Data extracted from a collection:
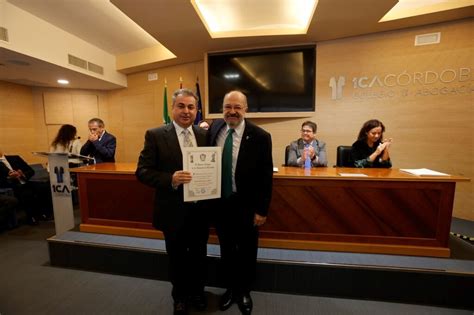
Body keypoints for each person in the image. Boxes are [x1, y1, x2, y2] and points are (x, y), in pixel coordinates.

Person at [136, 88, 209, 315]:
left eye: (191, 107)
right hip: (172, 211)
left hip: (200, 211)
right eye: (181, 106)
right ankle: (179, 297)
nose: (186, 111)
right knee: (176, 258)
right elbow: (142, 171)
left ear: (196, 111)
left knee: (199, 256)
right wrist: (171, 179)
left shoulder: (205, 135)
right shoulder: (156, 134)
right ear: (173, 108)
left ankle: (198, 293)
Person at [208, 90, 273, 315]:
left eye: (237, 107)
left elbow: (266, 177)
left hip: (246, 205)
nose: (232, 111)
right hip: (220, 202)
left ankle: (244, 291)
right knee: (226, 249)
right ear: (222, 109)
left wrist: (262, 210)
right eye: (228, 107)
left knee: (247, 250)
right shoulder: (215, 129)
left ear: (246, 109)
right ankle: (229, 289)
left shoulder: (261, 136)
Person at [0, 148, 52, 225]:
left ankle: (45, 213)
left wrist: (22, 174)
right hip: (11, 186)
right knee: (26, 193)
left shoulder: (15, 158)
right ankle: (31, 217)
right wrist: (9, 178)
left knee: (45, 187)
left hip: (25, 181)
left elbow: (31, 171)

Assignment:
When you reproduce the data shown above, keep each line exact and omit every picture.

Reply:
Body keypoints for each person in the image. Boxes are [x1, y1, x2, y2] and points are (x, y), in pixel coordinates.

Person at [136, 88, 209, 315]:
left eye: (191, 107)
right hip: (172, 211)
left hip: (200, 211)
right eye: (181, 106)
right ankle: (179, 297)
nose: (186, 111)
right knee: (176, 258)
right elbow: (142, 171)
left ear: (196, 111)
left knee: (199, 256)
right wrist: (171, 179)
left shoulder: (205, 135)
right shoulder: (156, 134)
right ear: (173, 108)
left ankle: (198, 293)
Person at [208, 90, 273, 315]:
left eye: (237, 107)
left elbow: (266, 177)
left hip: (246, 205)
nose: (232, 111)
right hip: (220, 202)
left ankle: (244, 291)
right knee: (226, 249)
right ear: (222, 109)
left wrist: (262, 210)
right eye: (228, 107)
left knee: (247, 250)
right shoulder: (215, 129)
left ear: (246, 109)
right ankle: (229, 289)
left shoulder: (261, 136)
Person at [0, 148, 52, 225]:
left ankle: (45, 213)
left wrist: (22, 174)
right hip: (11, 186)
right knee: (26, 193)
left shoulder: (15, 158)
right ankle: (31, 217)
right wrist: (9, 178)
left knee: (45, 187)
left hip: (25, 181)
left elbow: (31, 171)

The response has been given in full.